There was, in the nineteenth century, a distinction made between "writers" and "authors," Susan S. Williams notes, the former defined as those who composed primarily from mere experience or observation rather than from the unique genius or imagination of the latter. If women were more often cast as writers than authors by the literary establishment, there also emerged in magazines, advice books, fictional accounts, and letters a specific model of female authorship, one that valorized "natural" feminine traits such as observation and emphasis on detail, while also representing the distance between amateur writing and professional authorship.
Attending to biographical and cultural contexts and offering fresh readings of literary works, Reclaiming Authorship focuses on the complex ways writers such as Maria S. Cummins, Louisa May Alcott, Elizabeth Keckley, Mary Abigail Dodge, Elizabeth Stuart Phelps, and Constance Fenimore Woolson put this model of female authorship into practice.
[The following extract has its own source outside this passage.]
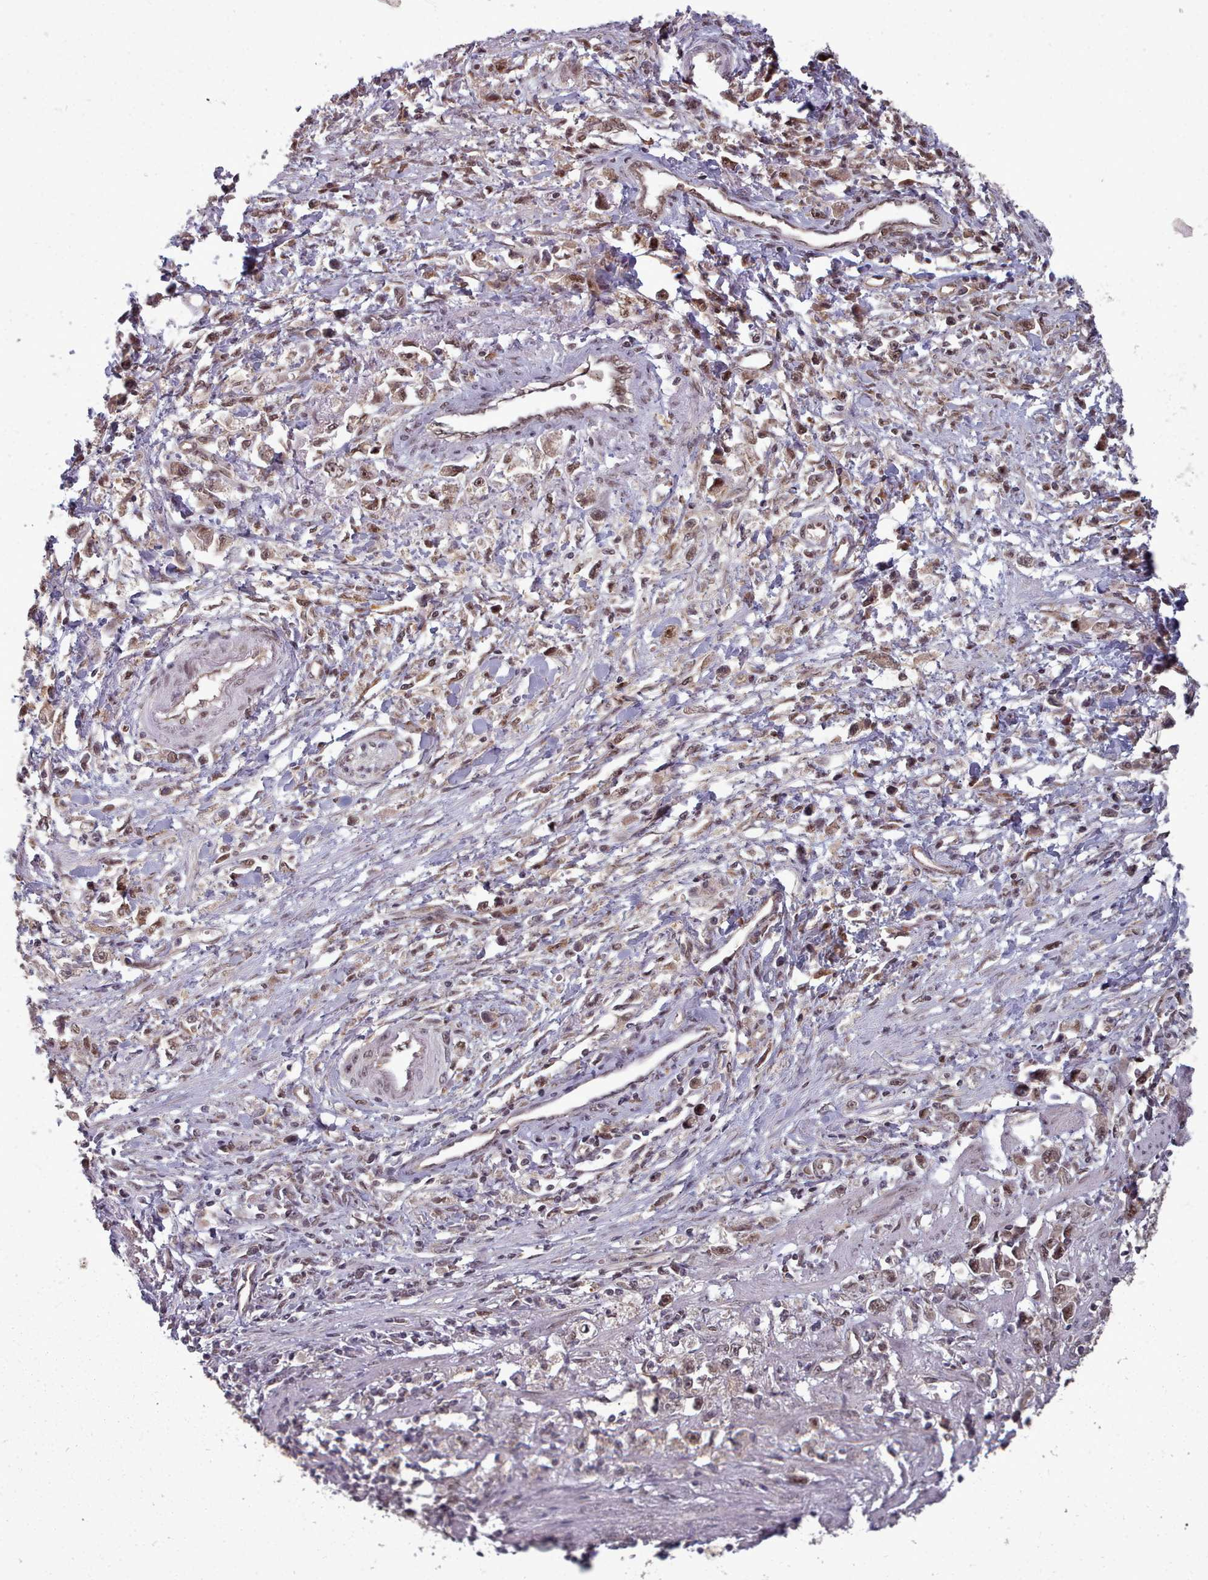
{"staining": {"intensity": "weak", "quantity": ">75%", "location": "nuclear"}, "tissue": "stomach cancer", "cell_type": "Tumor cells", "image_type": "cancer", "snomed": [{"axis": "morphology", "description": "Adenocarcinoma, NOS"}, {"axis": "topography", "description": "Stomach"}], "caption": "A brown stain labels weak nuclear staining of a protein in stomach cancer (adenocarcinoma) tumor cells. The staining was performed using DAB, with brown indicating positive protein expression. Nuclei are stained blue with hematoxylin.", "gene": "DHX8", "patient": {"sex": "female", "age": 59}}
Williams shows how it sometimes intersected with prevailing notions of male authorship and sometimes diverged from them, and how it is often precisely those moments of divergence when authorship was reclaimed by women.
The current trend to examine "women writers" rather than "authors" marks a full rotation of the circle, and "writers" can indeed be the more capacious term, embracing producers of everything from letters and diaries to published books. Yet certain nineteenth-century women made particular efforts to claim the title "author," Williams demonstrates, and we miss something of significance by ignoring their efforts.